**Exercise description**
Retype each entry below precisely as it reads.

==========

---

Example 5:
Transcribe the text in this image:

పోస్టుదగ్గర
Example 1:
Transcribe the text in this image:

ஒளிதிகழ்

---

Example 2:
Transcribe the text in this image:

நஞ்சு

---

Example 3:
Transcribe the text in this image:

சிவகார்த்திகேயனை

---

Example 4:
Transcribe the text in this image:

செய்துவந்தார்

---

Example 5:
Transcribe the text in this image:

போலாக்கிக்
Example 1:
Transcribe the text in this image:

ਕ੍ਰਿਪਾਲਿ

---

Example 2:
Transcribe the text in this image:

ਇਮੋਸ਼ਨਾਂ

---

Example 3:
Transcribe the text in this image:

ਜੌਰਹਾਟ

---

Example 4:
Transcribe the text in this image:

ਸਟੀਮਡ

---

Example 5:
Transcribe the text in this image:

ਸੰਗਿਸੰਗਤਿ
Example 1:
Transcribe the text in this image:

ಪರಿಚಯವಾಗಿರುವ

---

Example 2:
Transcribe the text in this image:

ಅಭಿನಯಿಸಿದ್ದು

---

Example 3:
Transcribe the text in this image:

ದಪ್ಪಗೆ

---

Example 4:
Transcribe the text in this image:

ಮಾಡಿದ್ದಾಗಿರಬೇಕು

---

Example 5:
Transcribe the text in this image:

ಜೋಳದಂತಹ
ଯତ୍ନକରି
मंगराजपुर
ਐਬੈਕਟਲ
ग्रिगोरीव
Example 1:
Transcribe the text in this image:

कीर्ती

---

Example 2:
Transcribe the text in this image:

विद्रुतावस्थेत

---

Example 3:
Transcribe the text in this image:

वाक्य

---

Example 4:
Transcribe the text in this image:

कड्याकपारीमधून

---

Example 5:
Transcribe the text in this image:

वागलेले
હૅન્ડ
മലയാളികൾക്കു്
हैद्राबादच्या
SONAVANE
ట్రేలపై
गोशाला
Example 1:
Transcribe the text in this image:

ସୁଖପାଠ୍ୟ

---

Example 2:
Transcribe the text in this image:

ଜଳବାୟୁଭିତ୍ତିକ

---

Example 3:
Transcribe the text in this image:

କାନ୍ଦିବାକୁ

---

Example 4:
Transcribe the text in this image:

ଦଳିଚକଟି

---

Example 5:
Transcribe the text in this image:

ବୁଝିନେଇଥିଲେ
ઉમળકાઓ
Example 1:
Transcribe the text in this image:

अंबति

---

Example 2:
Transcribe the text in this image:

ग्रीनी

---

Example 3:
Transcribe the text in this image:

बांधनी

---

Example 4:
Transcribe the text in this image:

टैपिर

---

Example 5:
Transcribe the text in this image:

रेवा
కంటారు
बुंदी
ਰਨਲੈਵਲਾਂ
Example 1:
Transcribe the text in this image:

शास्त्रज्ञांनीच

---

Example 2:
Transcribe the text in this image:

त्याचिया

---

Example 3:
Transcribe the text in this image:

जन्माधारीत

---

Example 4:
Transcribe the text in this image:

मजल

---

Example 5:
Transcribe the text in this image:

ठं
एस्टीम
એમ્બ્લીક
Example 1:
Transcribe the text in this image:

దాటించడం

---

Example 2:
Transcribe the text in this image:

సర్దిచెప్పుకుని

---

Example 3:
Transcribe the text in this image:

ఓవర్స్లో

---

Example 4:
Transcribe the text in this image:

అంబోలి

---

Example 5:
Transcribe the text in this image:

==========

**Solution for this task**
---

Example 5:
Transcribe the text in this image:

పోస్టుదగ్గర
Example 1:
Transcribe the text in this image:

ஒளிதிகழ்

---

Example 2:
Transcribe the text in this image:

நஞ்சு

---

Example 3:
Transcribe the text in this image:

சிவகார்த்திகேயனை

---

Example 4:
Transcribe the text in this image:

செய்துவந்தார்

---

Example 5:
Transcribe the text in this image:

போலாக்கிக்
Example 1:
Transcribe the text in this image:

ਕ੍ਰਿਪਾਲਿ

---

Example 2:
Transcribe the text in this image:

ਇਮੋਸ਼ਨਾਂ

---

Example 3:
Transcribe the text in this image:

ਜੌਰਹਾਟ

---

Example 4:
Transcribe the text in this image:

ਸਟੀਮਡ

---

Example 5:
Transcribe the text in this image:

ਸੰਗਿਸੰਗਤਿ
Example 1:
Transcribe the text in this image:

ಪರಿಚಯವಾಗಿರುವ

---

Example 2:
Transcribe the text in this image:

ಅಭಿನಯಿಸಿದ್ದು

---

Example 3:
Transcribe the text in this image:

ದಪ್ಪಗೆ

---

Example 4:
Transcribe the text in this image:

ಮಾಡಿದ್ದಾಗಿರಬೇಕು

---

Example 5:
Transcribe the text in this image:

ಜೋಳದಂತಹ
ଯତ୍ନକରି
मंगराजपुर
ਐਬੈਕਟਲ
ग्रिगोरीव
Example 1:
Transcribe the text in this image:

कीर्ती

---

Example 2:
Transcribe the text in this image:

विद्रुतावस्थेत

---

Example 3:
Transcribe the text in this image:

वाक्य

---

Example 4:
Transcribe the text in this image:

कड्याकपारीमधून

---

Example 5:
Transcribe the text in this image:

वागलेले
હૅન્ડ
മലയാളികൾക്കു്
हैद्राबादच्या
SONAVANE
ట్రేలపై
गोशाला
Example 1:
Transcribe the text in this image:

ସୁଖପାଠ୍ୟ

---

Example 2:
Transcribe the text in this image:

ଜଳବାୟୁଭିତ୍ତିକ

---

Example 3:
Transcribe the text in this image:

କାନ୍ଦିବାକୁ

---

Example 4:
Transcribe the text in this image:

ଦଳିଚକଟି

---

Example 5:
Transcribe the text in this image:

ବୁଝିନେଇଥିଲେ
ઉમળકાઓ
Example 1:
Transcribe the text in this image:

अंबति

---

Example 2:
Transcribe the text in this image:

ग्रीनी

---

Example 3:
Transcribe the text in this image:

बांधनी

---

Example 4:
Transcribe the text in this image:

टैपिर

---

Example 5:
Transcribe the text in this image:

रेवा
కంటారు
बुंदी
ਰਨਲੈਵਲਾਂ
Example 1:
Transcribe the text in this image:

शास्त्रज्ञांनीच

---

Example 2:
Transcribe the text in this image:

त्याचिया

---

Example 3:
Transcribe the text in this image:

जन्माधारीत

---

Example 4:
Transcribe the text in this image:

मजल

---

Example 5:
Transcribe the text in this image:

ठं
एस्टीम
એમ્બ્લીક
Example 1:
Transcribe the text in this image:

దాటించడం

---

Example 2:
Transcribe the text in this image:

సర్దిచెప్పుకుని

---

Example 3:
Transcribe the text in this image:

ఓవర్స్లో

---

Example 4:
Transcribe the text in this image:

అంబోలి

---

Example 5:
Transcribe the text in this image:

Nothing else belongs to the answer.